The Pleasure Of Pain
We walk in endless pathways of silent existence, swim in depthless waters of merciless tears, yes, we often desire to feel pain, to get hurt. We feel happy, we feel hurt. The want to express never goes away. Do we ever feel silence?
The mind plays many games with us. It deceives first; then acts as a friend. And all we do is revel in the hurt and call it our own brilliance. But then when you come to think of it, (Well not you, only I do that) does pain act on its own accord or do we force it on ourselves, like a torn condom?
According to the psychological definition, Pain is defined as an unpleasant sensory and emotional experience associated with actual or potential tissue damage, or described in terms of such damage. People often keep saying that alcohol helps in easing pain, hell since when did alcohol start repairing damaged tissues? It just breaks some more vital ones.

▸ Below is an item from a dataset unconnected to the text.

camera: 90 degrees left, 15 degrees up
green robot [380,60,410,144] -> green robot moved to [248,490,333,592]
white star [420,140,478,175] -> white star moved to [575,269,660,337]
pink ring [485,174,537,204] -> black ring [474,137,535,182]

But my post is not about alcoholism. No. It is about the need to feel hurt sometimes. I’ve started believe that pain is something we believe in. Something that we need to revisit once in a while to set things back in motion. Why else would we keep pushing at things till they hurt us?

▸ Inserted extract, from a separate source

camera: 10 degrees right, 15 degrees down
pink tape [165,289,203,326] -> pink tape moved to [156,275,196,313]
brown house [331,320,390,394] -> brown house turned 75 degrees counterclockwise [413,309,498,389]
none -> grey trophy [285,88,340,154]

Sometimes we purposely spoil things or get into arguments that we know would hurt us. And then we sit back and revel in the pleasure of things and look back with a new perspective. We act as if the world has turned against us, we look out windows with anger, and we carry a fire in our eyes. But there’s always a string that roots us to the ground, which brings us back to reality. We keep a check on ourselves, not to improve upon pain, which is the right thing, but rather to antagonize ourselves even more.
In generic human behaviour when we are pissed at someone else, we try as hard as possible to make the other person pissed off too, thus beckoning a round of physical violence. Violence never solved anything, but as for pain, I cannot truly say. It has its benefits.
What then about people with CIP (Congenital Intolerance to Pain)? Don’t they get hurt by anything? Are they always smiling? Laughing? Cheery? I’ll tell you when I meet someone like that. Till then adios.